A defiant 88-year-old nun and her sister, who have now served six-month federal prison sentences for protesting at a US military base allegedly linked to Central American death squads, say the two will continue to pursue their cause.
Published on Tuesday, January 15, 2002 by Reuters

Jail Can't Stop Nun's Protest

A defiant 88-year-old nun and her sister, who have now served six-month federal prison sentences for protesting at a US military base allegedly linked to Central American death squads, say the two will continue to pursue their cause.

"Whatever you do, please say we'll continue with this because the school is not closed and that is our goal," said Dorothy Marie Hennessey, a retired Franciscan nun convicted with two dozen other protesters including her sister, Gwen, of trespassing at the former School of the Americas in November 2000.

"I haven't changed my mind, haven't made an act of contrition for anything I did.

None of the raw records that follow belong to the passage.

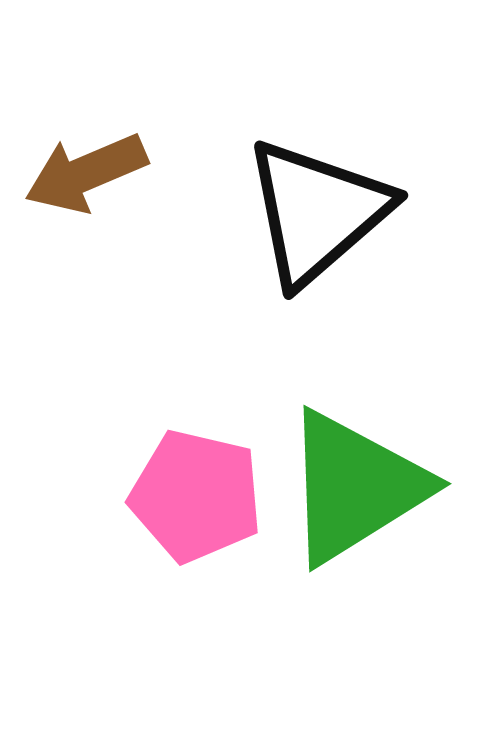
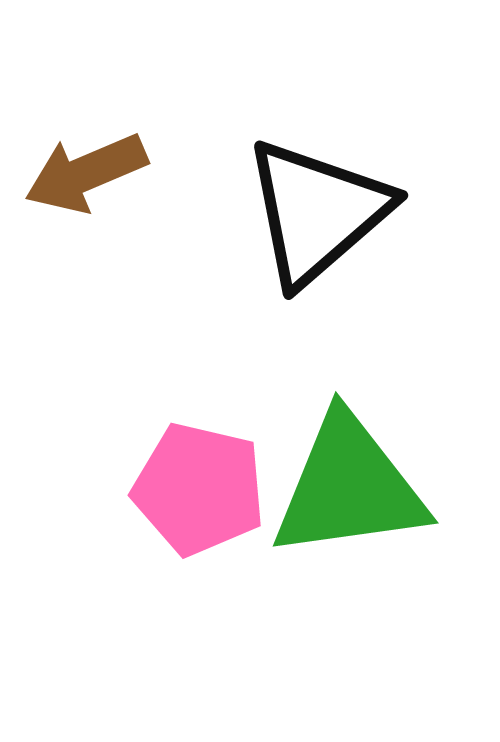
green triangle: moved 6 px left; rotated 24 degrees clockwise
pink pentagon: moved 3 px right, 7 px up
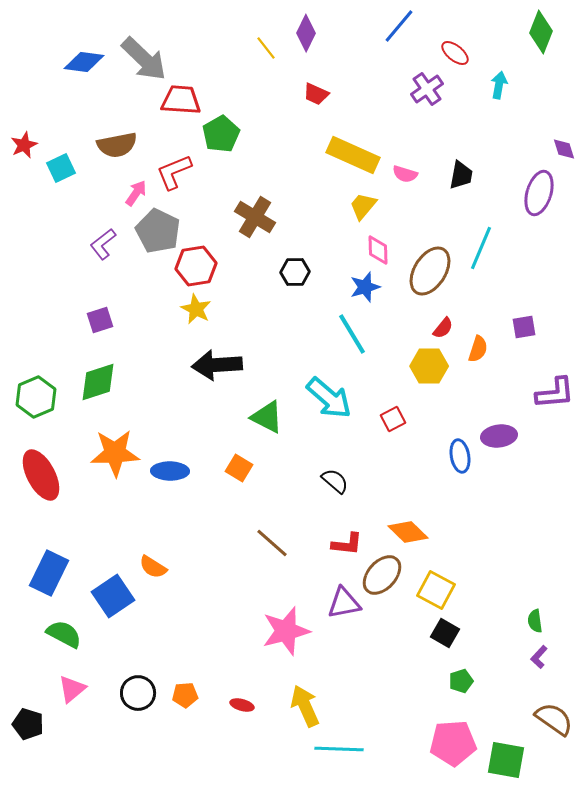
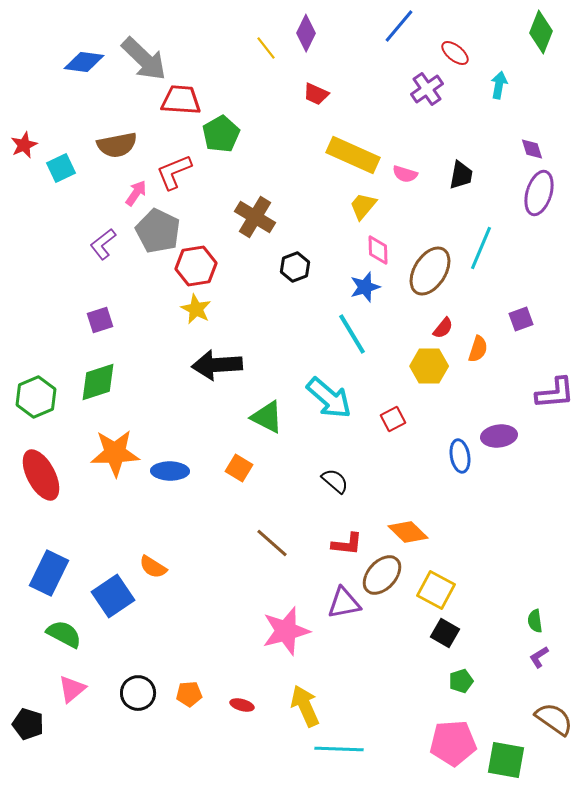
purple diamond at (564, 149): moved 32 px left
black hexagon at (295, 272): moved 5 px up; rotated 20 degrees counterclockwise
purple square at (524, 327): moved 3 px left, 8 px up; rotated 10 degrees counterclockwise
purple L-shape at (539, 657): rotated 15 degrees clockwise
orange pentagon at (185, 695): moved 4 px right, 1 px up
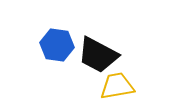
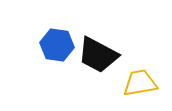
yellow trapezoid: moved 23 px right, 3 px up
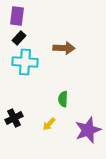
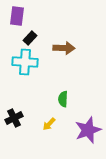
black rectangle: moved 11 px right
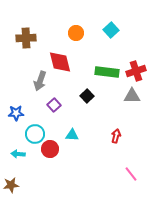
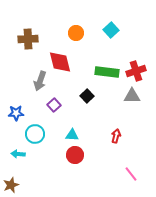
brown cross: moved 2 px right, 1 px down
red circle: moved 25 px right, 6 px down
brown star: rotated 14 degrees counterclockwise
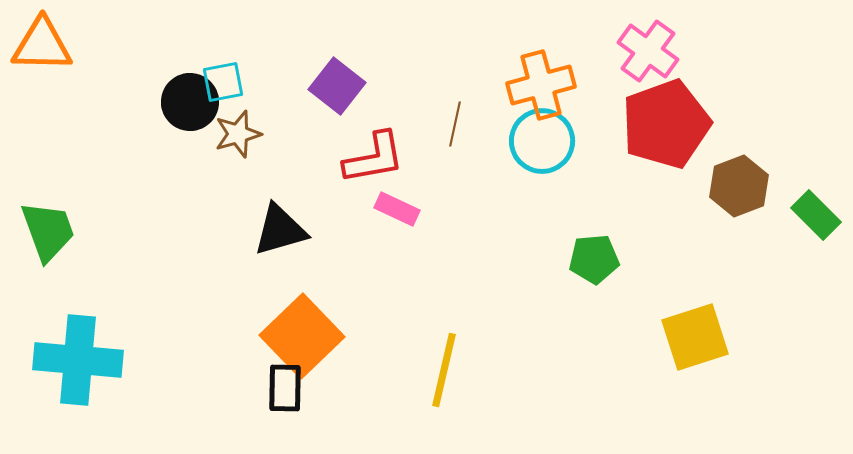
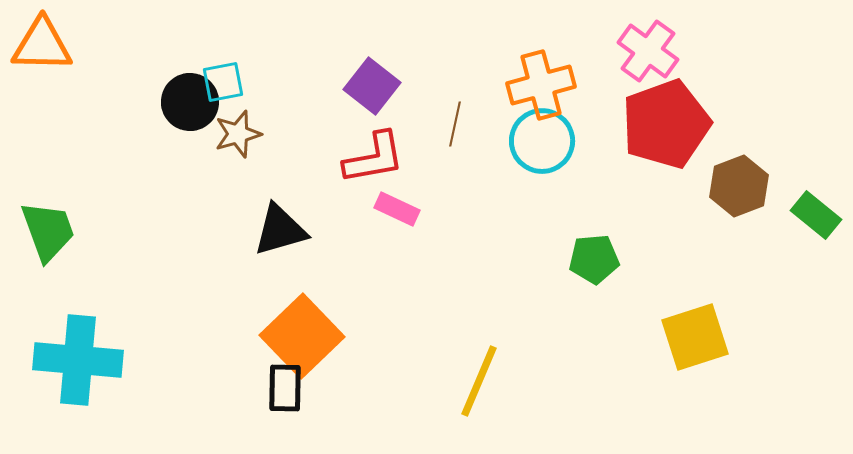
purple square: moved 35 px right
green rectangle: rotated 6 degrees counterclockwise
yellow line: moved 35 px right, 11 px down; rotated 10 degrees clockwise
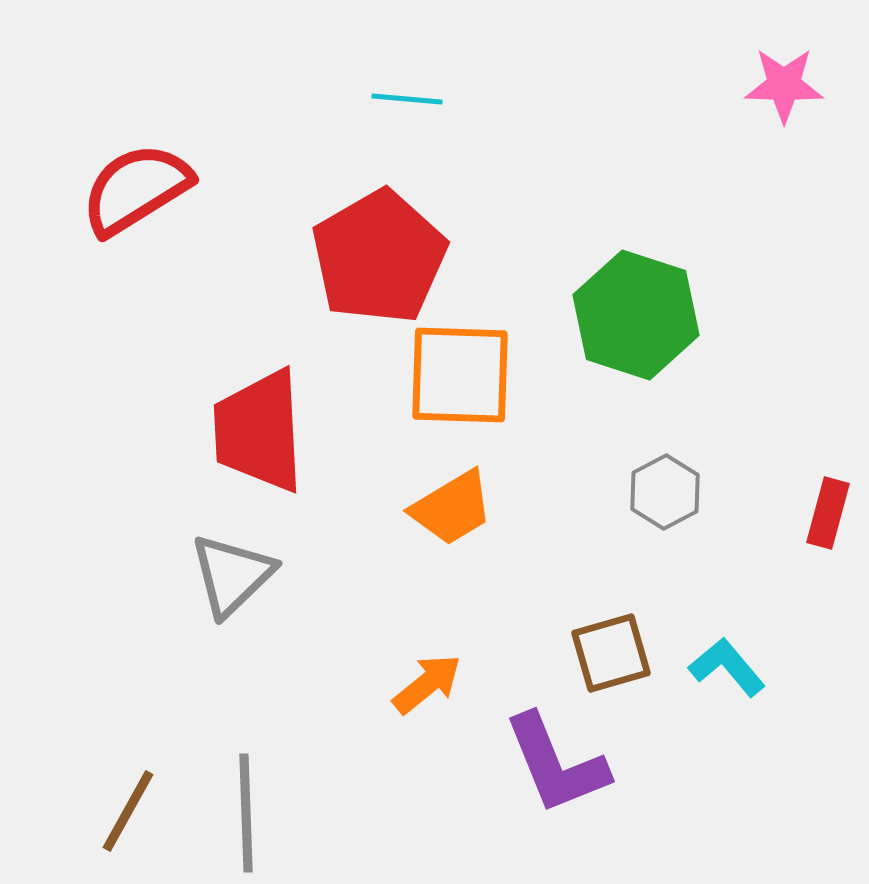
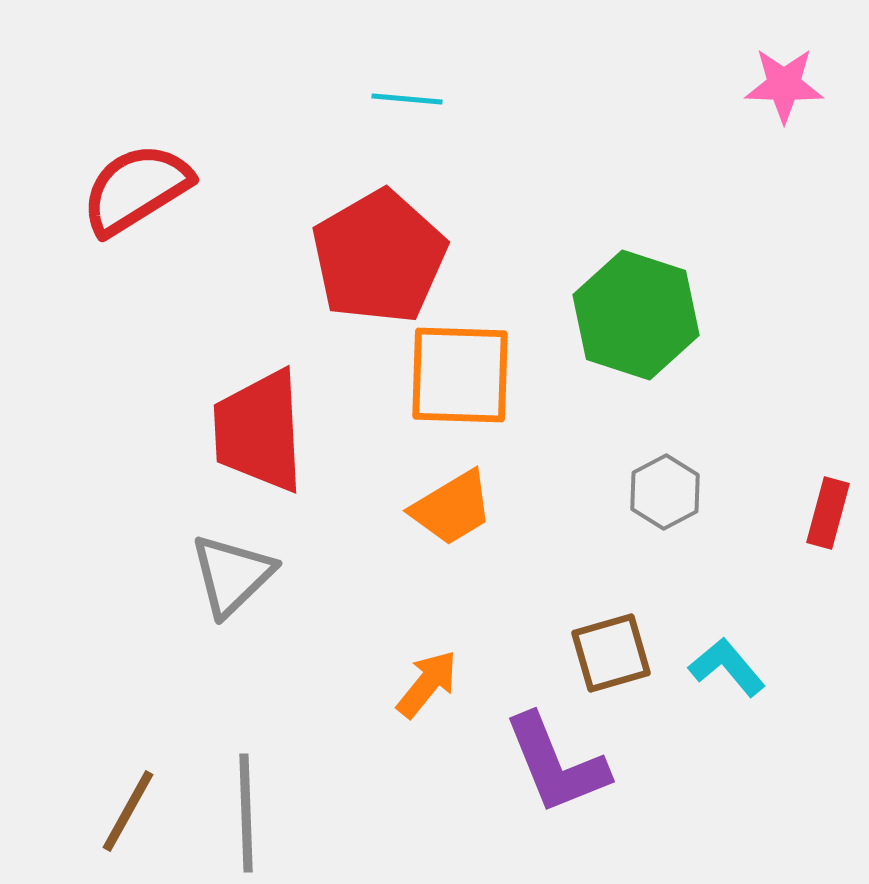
orange arrow: rotated 12 degrees counterclockwise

If God is anything, he's against injustice to the poor and the marginalised," said Dorothy Marie, who lives with Gwen at Sisters of St. Francis of the Holy Family, a convent and retirement home for 425 nuns in Dubuque.

The Hennessey sisters were among 3,500 protesters who marched onto the grounds of the former School of the Americas at Fort Benning in Columbus, Georgia, where several Central American military leaders later implicated in death squads received training.

The protesters held crosses bearing the names of slain victims of Central American death squads, and the Hennesseys were among a group who received warnings and were prosecuted for repeated incursions onto the base.

The sibling nuns made international headlines in mid-July for refusing a judge's offer of serving their sentences under house arrest and instead reported to a federal prison in Pekin, Illinois. The stoop-shouldered Dorothy Marie, one of 15 children, told the judge, "I am not an invalid."

She said the attention to their cause was invaluable, though prison had some "not-so-nice" drawbacks.

"One of the things about prison is that there were some people... who were not exactly mean, but they acted mean," Dorothy Marie said, adding she had to surrender her own watch and buy one at the prison commissary.

About midway through her six-month sentence, Dorothy Marie was moved to a prison halfway house in Dubuque - where she had served on the board of directors - for medical reasons. Gwen, who turned 69 while in prison, served out her six-month term.

"We had a beautiful welcoming ceremony this afternoon. Gwen got up here in time from Pekin," Dorothy Marie said.

The sisters say their activism was stoked by their late brother, Ron, who spent years in Guatemala and El Salvador in the 1980s and recounted in letters to them the slaughter of native peoples by military death squads. He had also befriended Bishop Oscar Romero of El Salvador, who was assassinated.